La première étape du retour est une rencontre vendredi avec le président Macky Sall au palais présidentiel. Une réception à l'ambassade de France est prévue samedi.
Tous élégants en impeccables costumes ou en tuniques traditionnelles, portant avec prestance leurs médailles militaires, ces tirailleurs sénégalais avaient quitté à l'aube leurs studios de 15 mètres carrés dans un foyer à Bondy, en région parisienne, où ils vivaient depuis des années.
"Vive nos pères !", "Vive la France et le Sénégal !", a-t-on entendu fuser lors des moments émouvants de photos de groupe ou d'échanges avec la secrétaire d'Etat française aux Anciens combattants et à la Mémoire, Patricia Mirallès, avant leur départ. "Vous allez nous manquer! mais la famille vous attend là-bas...", leur a lancé la secrétaire d'Etat, émue.
Cela arrive "tardivement", car "beaucoup de camarades sont morts avant de bénéficier de cette mesure...", a déploré l'ancien combattant.
Une aide exceptionnelle finance aussi leur déménagement, leur vol retour et leur réinstallation.
- "Soulagement" -
"Je suis extrêmement émue", a confié à l'AFP avant de prendre l'avion Aïssata Seck, présidente de l'Association pour la mémoire et l'histoire des tirailleurs sénégalais.
Petite-fille d'un tirailleur, elle a été la cheville ouvrière qui depuis 10 ans a travaillé à leur reconnaissance, jusqu'à la décision du président français Emmanuel Macron début 2023 d'annoncer cette mesure dérogatoire pour leur allocation.
"Le fait qu'ils puissent enfin rentrer chez eux, c'est un vrai soulagement et c'est l'aboutissement d'un très long combat" pour qu'ils aient "une fin de vie digne", selon Mme Seck, qui estime que l'Etat français "a fait ce qu'il fallait".

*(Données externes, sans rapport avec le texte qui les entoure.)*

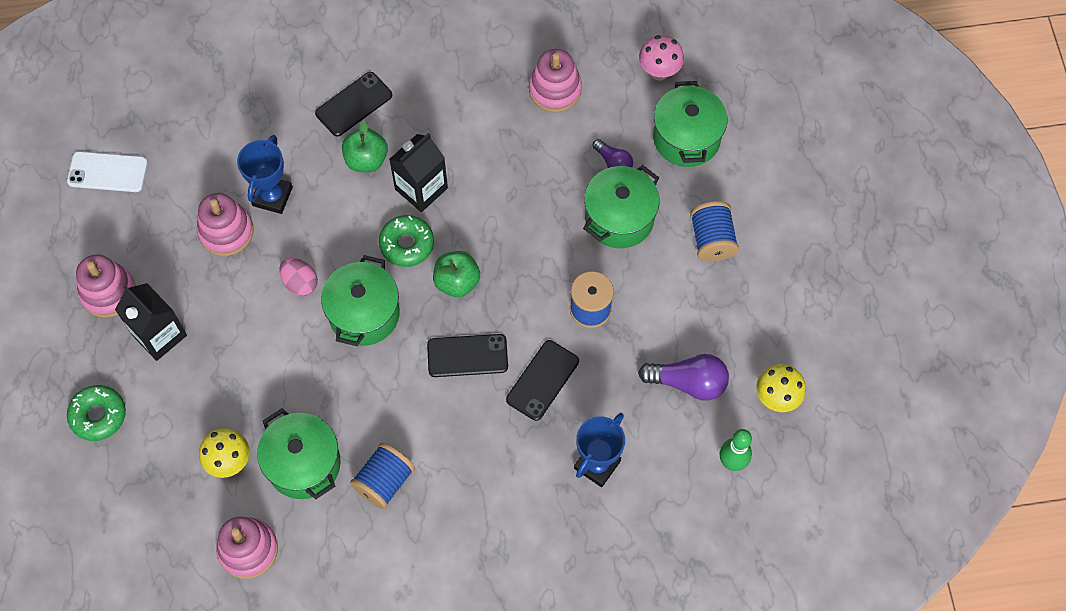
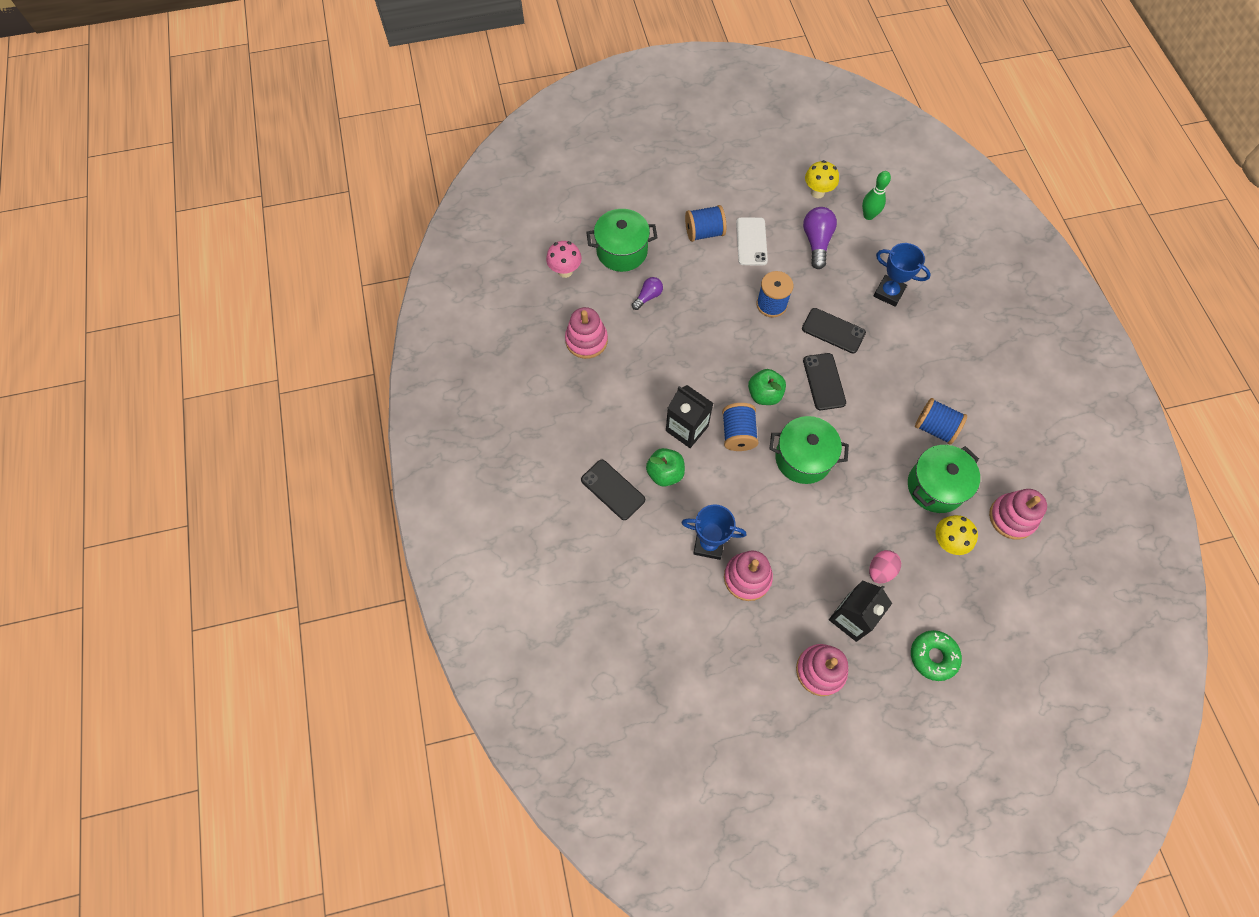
camera: 95 degrees left, 0 degrees up
(107, 172) = (703, 695): white phone -> white phone (751, 241)
(300, 283) = (785, 510): pink egg -> pink egg (880, 570)
(407, 244) = (738, 434): green donut -> blue spool
(619, 218) = (694, 290): green pot -> none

Pour Claire Miot, maîtresse de conférence en histoire à l'Institut d'études politiques d'Aix-en-Provence (France), "c'est une reconnaissance de leurs sacrifices au service de la France qui est extrêmement tardive car ce sont des hommes qui ont 90 ans, sans même parler des soldats engagés dans la Seconde guerre mondiale qui sont majoritairement décédés".
Le corps français des "Tirailleurs sénégalais", créé sous le Second Empire (1852-1870) et dissous dans les années 1960, rassemblait des militaires des anciennes colonies d'Afrique. Le terme a fini par désigner l'ensemble des soldats d'Afrique qui se battaient sous le drapeau français.
Après les départs de vendredi, il reste encore en France 28 tirailleurs - tous d'origine sénégalaise -, dont plusieurs sont susceptibles de bientôt rentrer définitivement.
Selon l'historien Julien Fargettas, auteur de plusieurs ouvrages sur le sujet, ils étaient plus de 200.000 lors de la Première guerre mondiale, 150.000 pour la Seconde, 60.000 en Indochine.
M. Fargettas, qui a organisé des rencontres entre ces tirailleurs de Bondy et des jeunes en France, souligne qu'"ils sont les représentants d'une époque, et la mémoire vivante des tirailleurs".
Engagé volontaire dans l'armée française par tradition familiale, Yoro Diao, 95 ans, Légion d'honneur à la boutonnière, veut "se reposer" à Kaolack, dans le centre du Sénégal.
"C'est un jour très important pour nous, et mémorable!", a-t-il confié à l'AFP avant de monter dans l'avion. "Nos enfants et nos petits-enfants s'en rappelleront toujours... que papy est, ce jour-là, revenu de France très content".